Parental concern

1.6K 235 120
                                    

We all know that life's not a fairy tale,

begitu pula dengan Taehyung. Menyadari bahwa hidup tidak seindah dongeng anak-anak, bahwa hidup itu keras, bahwa hidup itu sebuah labirin, bahwa hidup itu,

pilihan

maka bukan salah Taehyung jika ia hanya mencoba untuk memilih. Memilih mana yang menurutnya adalah jalan yang terbaik. Karena bagi Taehyung, rasa nyaman terhadap seseorang jelas berbeda dengan rasa suka atau ketertarikan. Itu adalah dua perasaan yang tidak memiliki hubungan sebab akibat.

Jadi, hanya karena ia merasa nyaman bersama dengan Jimin, bukan berarti dia tertarik pada pria itu. Benar, kan?

Taehyung menenggelamkan kepalanya di bawah bantal, tidak peduli kalau ia harus sesak napas karenanya.

Ia nyaman berada di samping Jimin, ia bisa bebas dan lepas mengobrol dengan pria itu, dan semua semata-mata karena mereka sudah saling mengenal sejak kecil. Karena mereka memiliki hobi dan profesi yang sama. Hanya itu. Dan tidak lebih.

Mungkin.

Jadi kenapa Jimin harus melakukan hal bodoh seperti itu? Pakai tertabrak mobil segala. Marah padanya karena ia hanya mengatakan untuk tidak lagi kencan berdua. Apalagi sampai koma dan tidak mau bangun untuk bercerita pada Taehyung. Jahat sekali dia. Tidak bisakah Jimin membicarakan baik-baik daripada harus menyingkat umur sendiri? Membuat orang khawatir saja!

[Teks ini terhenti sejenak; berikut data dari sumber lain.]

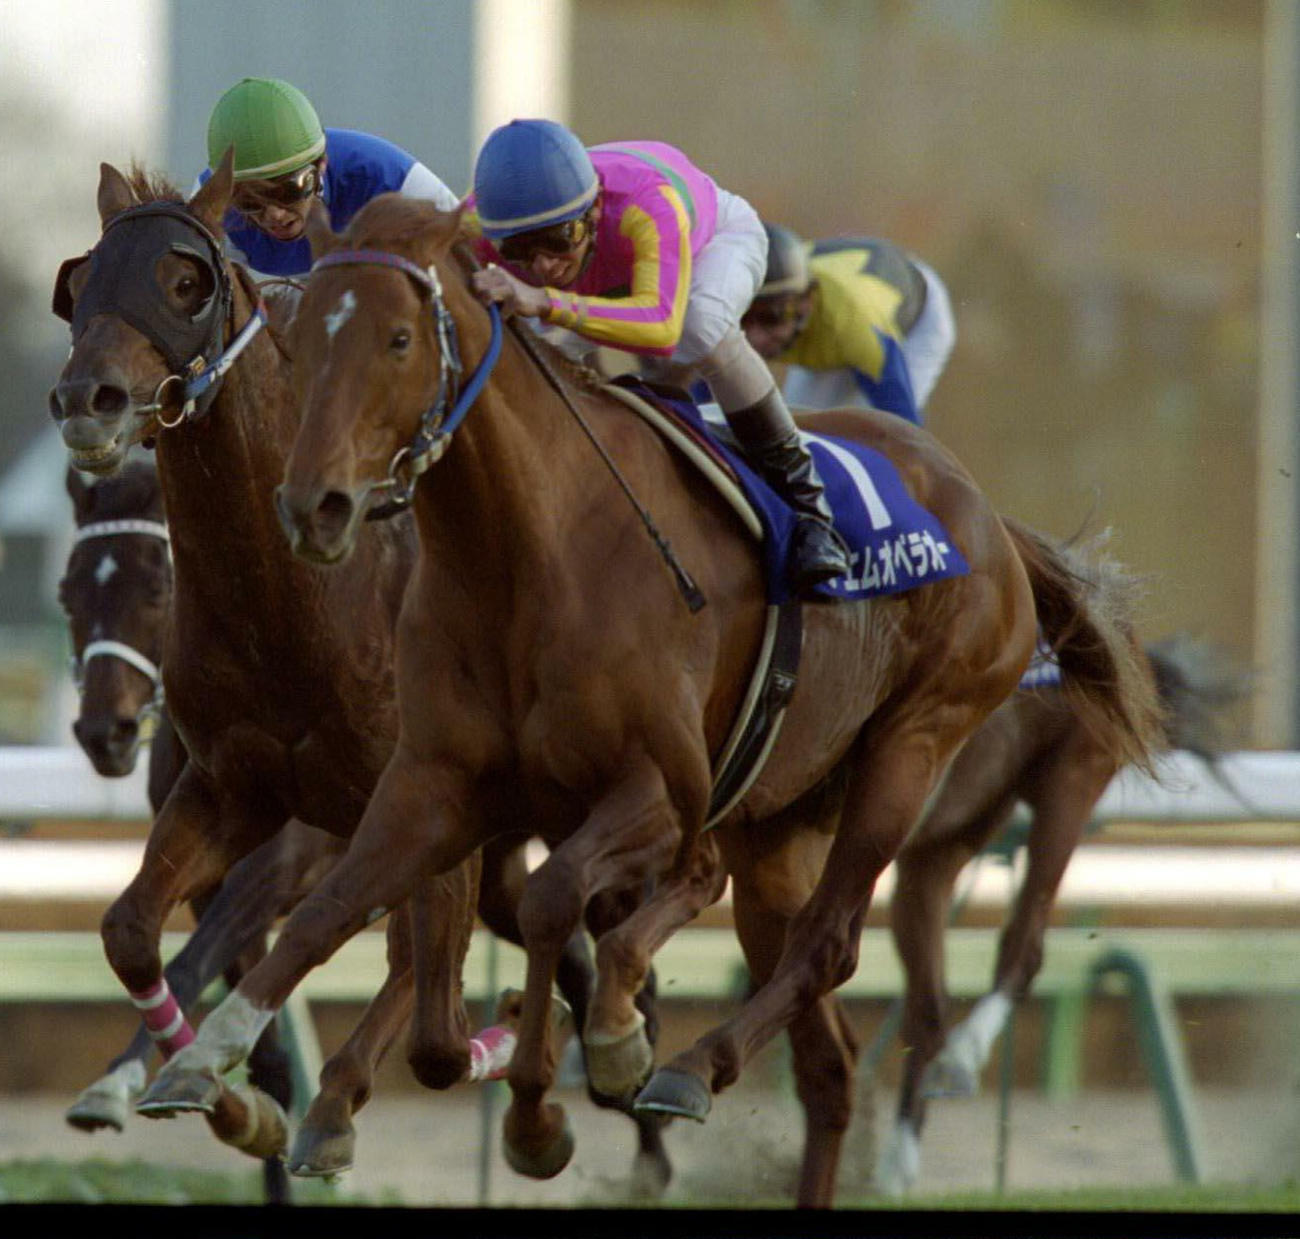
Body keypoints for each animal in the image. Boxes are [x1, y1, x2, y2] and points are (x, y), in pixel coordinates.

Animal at [46, 158, 671, 1193]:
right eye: (82, 279)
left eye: (184, 280)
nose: (86, 399)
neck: (294, 608)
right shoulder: (234, 790)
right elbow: (134, 931)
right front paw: (225, 1097)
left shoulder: (377, 819)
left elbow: (415, 994)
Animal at [133, 186, 1164, 1208]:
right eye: (300, 343)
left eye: (396, 339)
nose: (315, 506)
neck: (524, 552)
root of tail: (990, 517)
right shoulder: (431, 784)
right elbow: (331, 908)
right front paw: (209, 1066)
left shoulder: (657, 792)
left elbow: (552, 902)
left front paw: (551, 1101)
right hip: (782, 823)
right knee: (823, 1050)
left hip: (914, 749)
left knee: (831, 942)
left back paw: (687, 1064)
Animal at [874, 619, 1249, 1195]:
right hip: (942, 840)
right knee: (926, 1008)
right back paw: (896, 1165)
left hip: (1068, 786)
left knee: (1022, 948)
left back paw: (960, 1059)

Melempar bantal ke sembarang arah, Taehyung menghirup udara kuat-kuat, lalu melepaskannya dengan kasar. Ia mengubah posisi tidurnya menghadap ke sisi kiri, menatap langsung pada figur Anpanman yang terpajang manis di atas nakas. Figur favorit Jimin selain Digimon, katanya. Dan Jimin yang merekomendasikan-nya pada Taehyung karena ia punya filosofi yang menarik tentang tokoh anime anak-anak tersebut.

"Memang apa yang kau sukai darinya, Jimin-ssi?"

"Karena wajahnya bulat dan lucu," Jimin terkekeh sampai matanya membentuk garis busur.

"Dih. Hanya itu saja?"

Sekilas Jimin mengerling padanya, lalu ia meraih pinggang Taehyung dan berbisik di telinga.

"Kau percaya aku menyukainya hanya karena itu?" Bulu halus di leher Taehyung berdiri ketika mendengar suara lembut dan serak milik Jimin. Ia menggeleng ragu. "Nah, itu tahu. Pinter ih sayangnya Ichi." Jimin tergelak.

"Pertama. Aku suka Anpanman karena dia bisa mendengar suara orang-orang yang kesulitan yang memanggil namanya. Dan dia tidak segan-segan untuk menolong.

Kedua. Mungkin dia memang bukan super hero yang kuat. Anpanman itu lemah untuk ukuran hero. Tapi dia tidak segan-segan memberikan bagian tubuhnya sendiri untuk orang yang kelaparan.

Tidakkah itu keren menurutmu? Jarang-jarang lho yang seperti itu."

Taehyung tersenyum kecil mengingatnya. Begitu juga dengan wajah merona milik Jimin yang masih membekas usai ia memberikan jawaban.

"Iya, iya. Keren. Sama sepertimu, Jimin-ssi. Kau juga keren."

Seakan bisa membayangkan Jimin yang malu-malu sampai nyaris menggigit pundaknya, Taehyung jadi gemas sendiri. Mungkin sifat rendah hati dan jiwa sosial yang tinggi dari pria itu terpengaruh pada Anpanman. Siapa tahu kan?

Tanpa sadar air matanya kembali mengalir. Taehyung mengusap lelehan bening itu dan menertawakan dirinya sendiri.

Tuhan, sudah berapa kali ia menangis karena mengingat Jimin? Dan sampai kapan akan terus seperti ini?